Présidentielle 2022 : pourquoi la gauche reste inaudible sur le pouvoir d’achat ?
Corinne Laurent | 27 octobre 2021
À six mois de l’élection présidentielle, les candidats de la gauche cherchent à mobiliser les catégories populaires sur le thème du pouvoir d’achat et de la redistribution. Sans grand succès pour l’instant.
La question du pouvoir d’achat arrive en tête des préoccupations des Français dans la quasi-totalité des sondages réalisés en vue de l’élection présidentielle. Pourtant, historiquement positionnée sur cette question, la gauche ne parvient pas à rendre audibles ses idées de redistribution et ses candidats demeurent dans le bas du tableau des intentions de vote.
« Sur le sujet du pouvoir d’achat, les candidats de gauche sont victimes de la défiance généralisée vis-à-vis de la parole politique. Ils n’apparaissent pas crédibles, leurs mesures n’impriment pas. Mais la question salariale pourrait peut-être leur permettre de revenir », analyse Bernard Sananès, président d’Elabe, qui pointe en outre « un problème d’incarnation » et « d’atomisation » de la gauche.
Droitisation du débat
Si la gauche a perdu la confiance des électeurs, c’est d’abord parce qu’elle les a déçus. L’ancienne ministre Martine Aubry a rappelé, lors de l’investiture d’Anne Hidalgo à Lille le 23 octobre, que « beaucoup de Français se sentent déclassés » et « s’éloignent de la politique », se tournant vers « l’abstention et le vote pour les extrêmes ». Avant d’ajouter : « Ça ne date pas d’aujourd’hui. Nous en avons aussi une part de responsabilité (…) Les Français pensent que les femmes et les hommes politiques ne les comprennent pas, ne les entendent pas et, parfois, les trahissent. Je ne l’oublie pas. »
Le « tournant de la rigueur », en 1983, et la priorité donnée à la construction de l’Europe, puis l’orientation vers les questions sociétales, ont éloigné le Parti socialiste du thème de la justice sociale. Parlant moins aux catégories populaires, la gauche est devenue « le parti des élites intellectuelles », résume l’économiste Thomas Piketty dans Clivages politiques et inégalités sociales, ouvrage collectif paru en avril au Seuil.
En parallèle, la gauche a perdu son « hégémonie culturelle », ainsi que le relevait l’ancien premier secrétaire du PS Jean-Christophe Cambadélis en 2015. Cette année-là, la crise migratoire a accéléré la droitisation du débat sur la question de l’identité nationale, l’immigration et la place de l’islam.

◆ **Consigne**
Poursuivez l'article sur la gauche et le pouvoir d'achat à partir de sa dernière phrase. Le matériel provient d'une source sans lien avec l'article.

◆ **Données présentées**
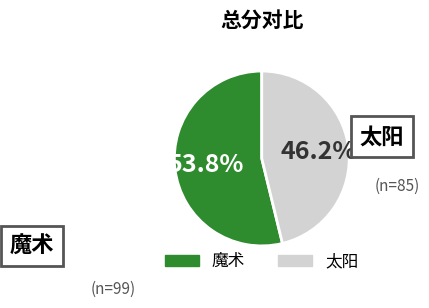

True or false: 魔术 accounts for 54% of the total.

True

◆ **Corrigé**
Défaite sociologique
Dans une nouvelle vague de son indicateur de la protestation électorale, publiée mercredi 27 octobre, la Fondation pour l’innovation politique observe d’ailleurs « la prépondérance de la droite » : 56 % des électeurs pourraient voter pour au moins l’un des candidats de droite testés (Xavier Bertrand, Nicolas Dupont-Aignan, Marine Le Pen ou Éric Zemmour).
Si la droite acquiert un tel poids, c’est parce qu’elle domine au sein des couches populaires, analyse le laboratoire d’idées. Après la défaite quantitative de la gauche, c’est la défaite sociologique. Ainsi, la disponibilité déclarée à voter à droite est largement majoritaire chez les répondants sans diplôme ou faiblement diplômés (63 %), appartenant aux catégories socioprofessionnelles inférieures (60 %), ou ceux qui estiment s’en sortir difficilement à la fin du mois (60 %) ou ceux dont le niveau de vie s’est dégradé ces dernières années (60 %). »
Mobiliser les abstentionnistes
La gauche n’apparaît donc plus crédible pour répondre aux attentes des plus fragiles. Pourtant, ses candidats rivalisent de propositions pour convaincre les catégories populaires. La socialiste Anne Hidalgo, en déplacement ce jeudi en Côte-d’Or sur le thème du pouvoir d’achat, est entrée en campagne sur le social pour se différencier de l’écologiste Yannick Jadot. Défendant une baisse des taxes sur le carburant, elle propose « une écologie plus populaire », souligne Johanna Rolland, directrice de campagne.
Rappelant avoir quitté le PS « qui a abandonné les classes populaires, les classes moyennes », victimes d’un « matraquage fiscal » et des « plans d’austérité » de François Hollande, l’ex-ministre Arnaud Montebourg propose d’augmenter le smic de 10 % et tous les bas salaires publics et privés. Une revalorisation aussi demandée par l’insoumis Jean-Luc Mélenchon, qui prône une « loi d’urgence sociale » pour bloquer les prix des produits de première nécessité.
De son côté, le communiste Fabien Roussel tente d’organiser la colère, avec « un grand rassemblement à Paris sur le thème du pouvoir d’achat », le 21 novembre. Enfin, loin des radars, l’eurodéputé Raphaël Glucksmann et le député François Ruffin tentent d’attirer les jeunes engagés sur des sujets de société. Tous sont tendus vers un objectif : aller chercher les abstentionnistes en 2022.
Lire l’article sur la-croix.com.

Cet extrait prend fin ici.